**TASK DIRECTIONS:** Write out the part of the passage on inflation and the housing market that begins with "So, it's not" and ends with "you are able.", with "apartments" replaced by "townhouses".

The latest data showed that in the 12 months through December, U.S. consumer prices edged 3.4 percent higher after increasing 3.1 percent in the 12 months ending in November, tempering expectations of an interest rate cut. The Fed targets an inflation rate of two percent.
Fortunately for the average consumer, Vinson says he doesn’t expect the Fed to announce an increase in interest rates after their upcoming meeting.
“The interesting thing is, they’ve actually signaled a desire to lower rates again,” said Vinson. “Rate increases are generally bad news to markets, so when you think about the Fed communicating that they’re maybe going to lower rates again, that tells me that they’re very unlikely to raise them even though inflation went up again.”
In Georgia, a primary concern on many people’s minds is the housing market, which is significantly influenced by the Fed's actions. Vinson noted that increases in interest rates can lead to a decrease in house prices by dampening demand. He said rate increases did cause house prices to dip down initially, but it was brief. Prices have gone right back up due to strong demand in the Atlanta area.
“Many people are moving from very high-cost places like New York City and the West Coast. They turn to places like Atlanta, where real estate looks much more reasonable. To us, the price of buying a home in this area is getting ridiculous, but to them, our house prices are dirt cheap.”
Vinson said there are also forces at work on the housing market beyond interest rates.
“I think we’re still feeling the effects from the massive recession in 2008,” he said. “Home construction relies on the health of the financial system. Before 2008, we had this big housing bubble, but when the bubble collapsed, we stopped building houses. All house construction ground to a halt all at once. In the recovery, we started to build houses again, but not at the same level – and people keep moving to these desirable locations. We’re building houses, but not as quickly as people are moving here.”
So, it's not great news for working-class people hoping to buy a home. Vinson suggested the best way to solve the problem would be to pass a government policy that gets more housing built, not just single-family homes but a good mix of housing that includes apartments. Until then, buy as soon as you are able.
“My students approach me all the time and ask, ‘When is the housing market going to collapse so I can afford a house?’” said Vinson. “I say as soon as you can get approved for a mortgage, you need to go for it, because I would not gamble on a big drop in prices any time soon.”

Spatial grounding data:
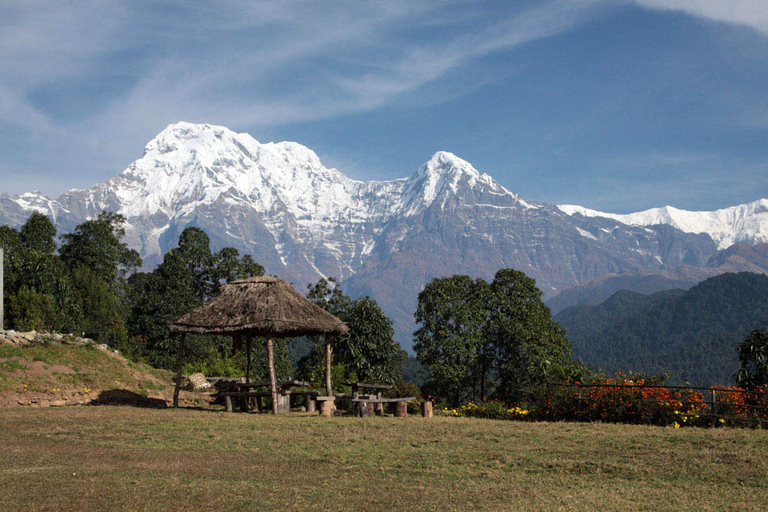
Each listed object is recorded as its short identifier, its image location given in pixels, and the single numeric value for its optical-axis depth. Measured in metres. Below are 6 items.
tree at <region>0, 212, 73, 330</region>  37.44
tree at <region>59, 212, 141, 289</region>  53.47
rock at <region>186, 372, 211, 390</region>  27.75
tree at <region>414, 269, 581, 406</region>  33.41
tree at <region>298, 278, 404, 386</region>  32.78
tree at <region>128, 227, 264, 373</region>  45.81
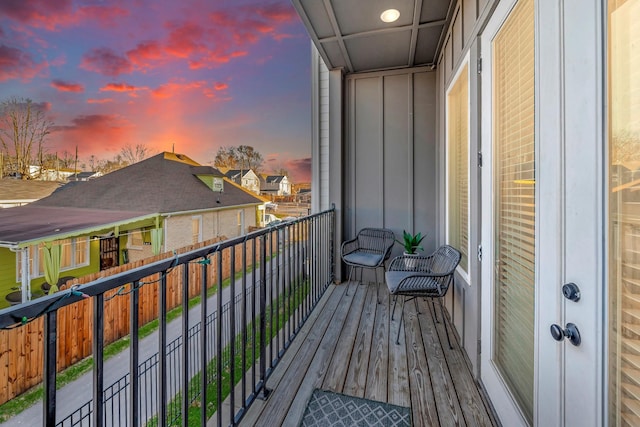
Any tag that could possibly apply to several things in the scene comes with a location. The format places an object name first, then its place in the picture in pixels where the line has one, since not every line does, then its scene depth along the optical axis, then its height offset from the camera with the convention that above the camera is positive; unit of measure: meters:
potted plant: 3.29 -0.38
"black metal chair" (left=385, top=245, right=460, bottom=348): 2.29 -0.60
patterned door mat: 1.48 -1.12
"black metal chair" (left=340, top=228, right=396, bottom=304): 3.36 -0.43
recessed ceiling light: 2.49 +1.83
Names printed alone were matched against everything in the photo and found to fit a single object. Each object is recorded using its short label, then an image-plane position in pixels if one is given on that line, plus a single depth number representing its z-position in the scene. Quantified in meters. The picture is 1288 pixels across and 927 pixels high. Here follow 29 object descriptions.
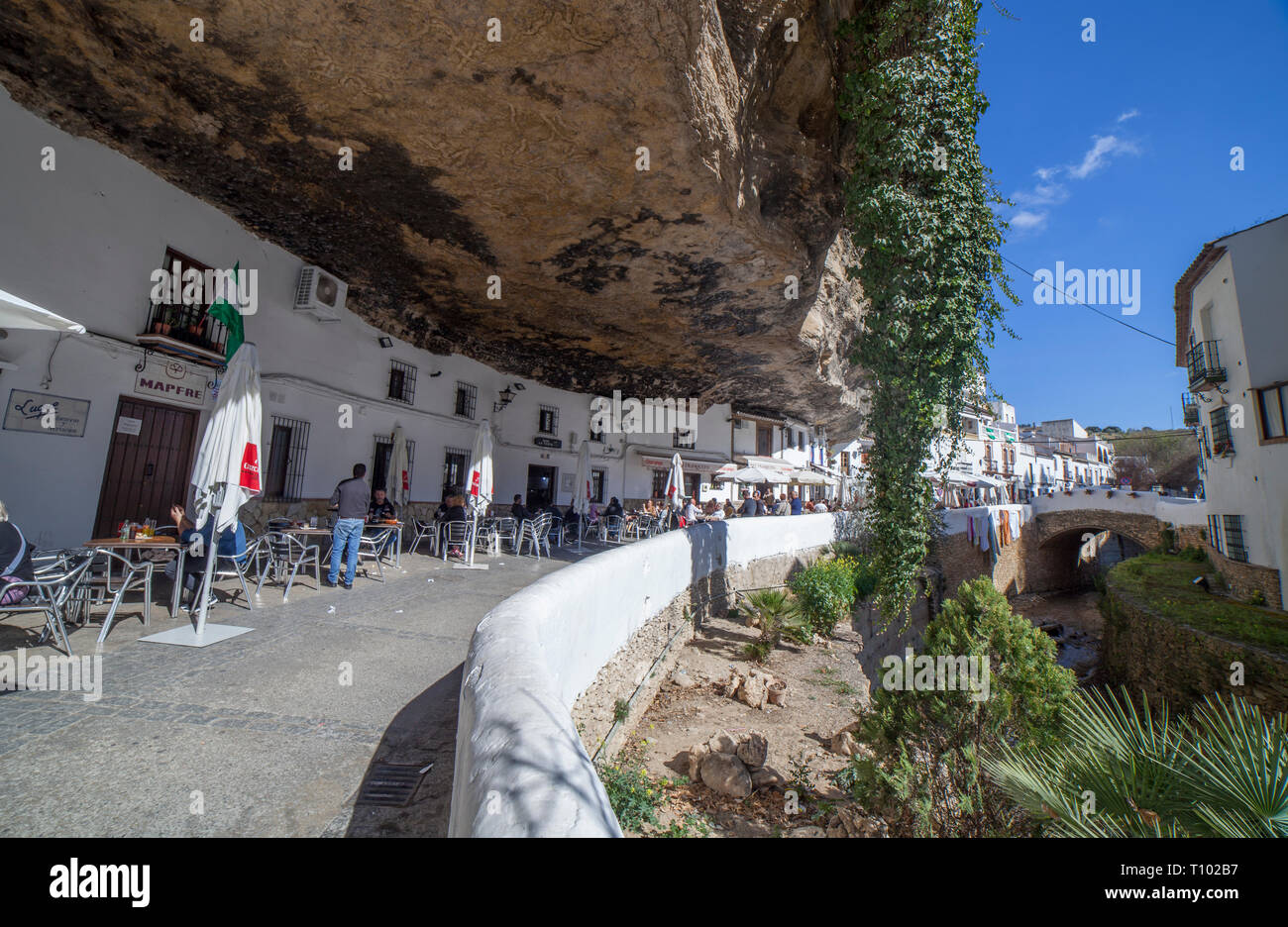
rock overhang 5.38
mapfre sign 7.64
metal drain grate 2.54
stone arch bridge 19.66
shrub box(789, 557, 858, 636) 9.99
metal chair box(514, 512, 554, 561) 11.45
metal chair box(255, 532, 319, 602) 6.49
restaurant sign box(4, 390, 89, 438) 6.17
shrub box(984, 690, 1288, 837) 2.19
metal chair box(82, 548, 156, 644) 4.35
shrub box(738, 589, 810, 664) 9.31
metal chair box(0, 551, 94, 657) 3.85
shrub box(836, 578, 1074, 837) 4.17
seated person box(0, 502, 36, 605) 4.16
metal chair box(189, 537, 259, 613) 5.48
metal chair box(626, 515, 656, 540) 15.21
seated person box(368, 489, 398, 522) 9.65
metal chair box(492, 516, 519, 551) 12.45
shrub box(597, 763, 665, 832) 3.60
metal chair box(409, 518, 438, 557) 10.72
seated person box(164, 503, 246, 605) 5.51
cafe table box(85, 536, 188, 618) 5.00
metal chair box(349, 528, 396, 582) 7.65
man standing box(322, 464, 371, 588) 7.11
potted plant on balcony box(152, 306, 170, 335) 7.50
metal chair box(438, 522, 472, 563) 10.05
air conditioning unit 9.76
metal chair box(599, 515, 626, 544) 15.15
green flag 6.49
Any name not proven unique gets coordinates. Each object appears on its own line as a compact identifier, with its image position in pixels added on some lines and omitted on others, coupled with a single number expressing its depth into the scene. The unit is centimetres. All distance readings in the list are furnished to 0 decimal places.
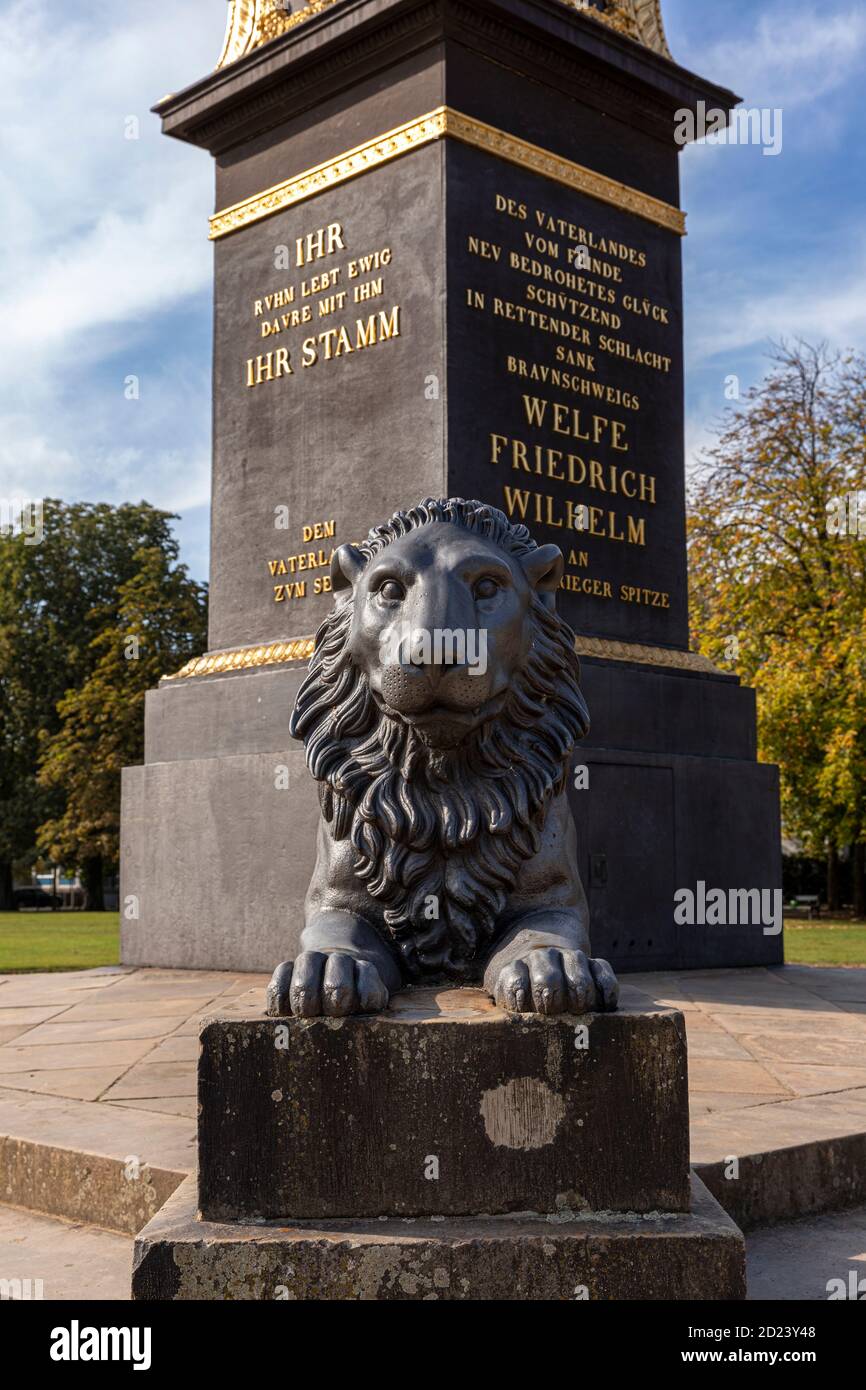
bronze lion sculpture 306
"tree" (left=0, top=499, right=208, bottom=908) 3316
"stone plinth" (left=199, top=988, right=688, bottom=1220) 273
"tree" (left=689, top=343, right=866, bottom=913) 2238
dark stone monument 838
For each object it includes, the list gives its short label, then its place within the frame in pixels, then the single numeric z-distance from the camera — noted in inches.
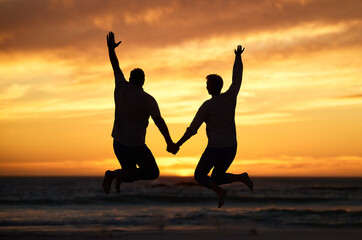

**WRITTEN SOLUTION:**
So, it's not great news for working-class people hoping to buy a home. Vinson suggested the best way to solve the problem would be to pass a government policy that gets more housing built, not just single-family homes but a good mix of housing that includes townhouses. Until then, buy as soon as you are able.